Od wczorajszego (21.06) wieczora trwa zrzut wody ze zbiorników retencyjnych na Nysie Kłodzkiej w naszym regionie. Z jezior otmuchowskiego i nyskiego wypływa obecnie 56 i 125 metrów sześciennych wody na sekundę.
To nadal o, odpowiednio, 90 i 50 metrów sześciennych na sekundę mniej, niż trafia do zbiorników. Jak jednak wskazuje rzecznik prasowy wrocławskiego oddziału Wód Polskich Anna Tarka, jeziora nadal mają spory zapas miejsca, przez co w tej części Opolszczyzny nie występuje zagrożenie powodzią.
- Obecnie nie ma zagrożenia falą wezbraniową dla mieszkańców Nysy. Sytuacja jest stabilna i na bieżąco monitorujemy wszystkie działania. Nasze służby są postawione w stan gotowości, mamy dyżury. Obserwujemy obecnie tendencję spadkową stanu wód na stacjach wodowskazowych w górnych odcinkach rzek - dodaje.
W jeziorach można obecnie wykorzystać jeszcze po około 80 procent pojemności powodziowej, jednak zarządca zbiorników chce w najbliższym czasie zwiększać tę rezerwę, by zrobić miejsce na ewentualną drugą falę wezbraniową.

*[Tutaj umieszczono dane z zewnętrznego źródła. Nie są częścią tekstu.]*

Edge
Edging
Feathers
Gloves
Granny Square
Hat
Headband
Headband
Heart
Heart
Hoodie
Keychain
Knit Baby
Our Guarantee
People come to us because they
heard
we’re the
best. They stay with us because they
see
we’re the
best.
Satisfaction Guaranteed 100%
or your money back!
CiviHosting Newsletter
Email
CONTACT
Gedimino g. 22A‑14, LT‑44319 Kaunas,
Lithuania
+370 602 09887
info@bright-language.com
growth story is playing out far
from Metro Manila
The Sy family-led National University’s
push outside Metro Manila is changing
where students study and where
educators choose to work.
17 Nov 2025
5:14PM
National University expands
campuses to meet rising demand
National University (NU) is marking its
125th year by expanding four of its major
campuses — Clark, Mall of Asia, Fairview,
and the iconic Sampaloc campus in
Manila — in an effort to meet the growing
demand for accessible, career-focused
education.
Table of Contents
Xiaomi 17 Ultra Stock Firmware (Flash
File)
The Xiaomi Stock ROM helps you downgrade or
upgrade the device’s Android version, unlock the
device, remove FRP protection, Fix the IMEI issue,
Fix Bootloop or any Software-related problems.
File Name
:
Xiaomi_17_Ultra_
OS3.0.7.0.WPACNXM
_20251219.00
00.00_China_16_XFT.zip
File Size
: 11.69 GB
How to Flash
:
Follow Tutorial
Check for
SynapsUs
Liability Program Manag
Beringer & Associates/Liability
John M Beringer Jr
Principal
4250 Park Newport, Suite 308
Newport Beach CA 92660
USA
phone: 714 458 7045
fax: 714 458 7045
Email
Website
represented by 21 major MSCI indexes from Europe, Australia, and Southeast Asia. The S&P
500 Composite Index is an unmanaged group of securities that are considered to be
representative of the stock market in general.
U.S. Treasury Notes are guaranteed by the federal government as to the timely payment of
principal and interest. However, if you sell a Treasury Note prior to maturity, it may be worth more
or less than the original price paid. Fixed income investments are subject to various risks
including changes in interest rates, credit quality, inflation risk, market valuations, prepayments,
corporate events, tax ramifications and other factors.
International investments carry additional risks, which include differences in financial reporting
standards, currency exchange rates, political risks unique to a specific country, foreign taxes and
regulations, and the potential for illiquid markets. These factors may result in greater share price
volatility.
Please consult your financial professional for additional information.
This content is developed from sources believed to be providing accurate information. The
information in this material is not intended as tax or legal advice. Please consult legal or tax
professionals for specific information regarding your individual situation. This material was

Jednocześnie Wody Polskie wskazują, że obecny dopływ wody do Jeziora Nyskiego wynosi nieco ponad 1/10 poziomu odnotowanego w 1997 roku. Jeszcze lepsza sytuacja dotyczy zbiornika na terenie gminy Otmuchów, do którego trafia dziś zaledwie 7 procent przepływu mierzonego przed 23 laty.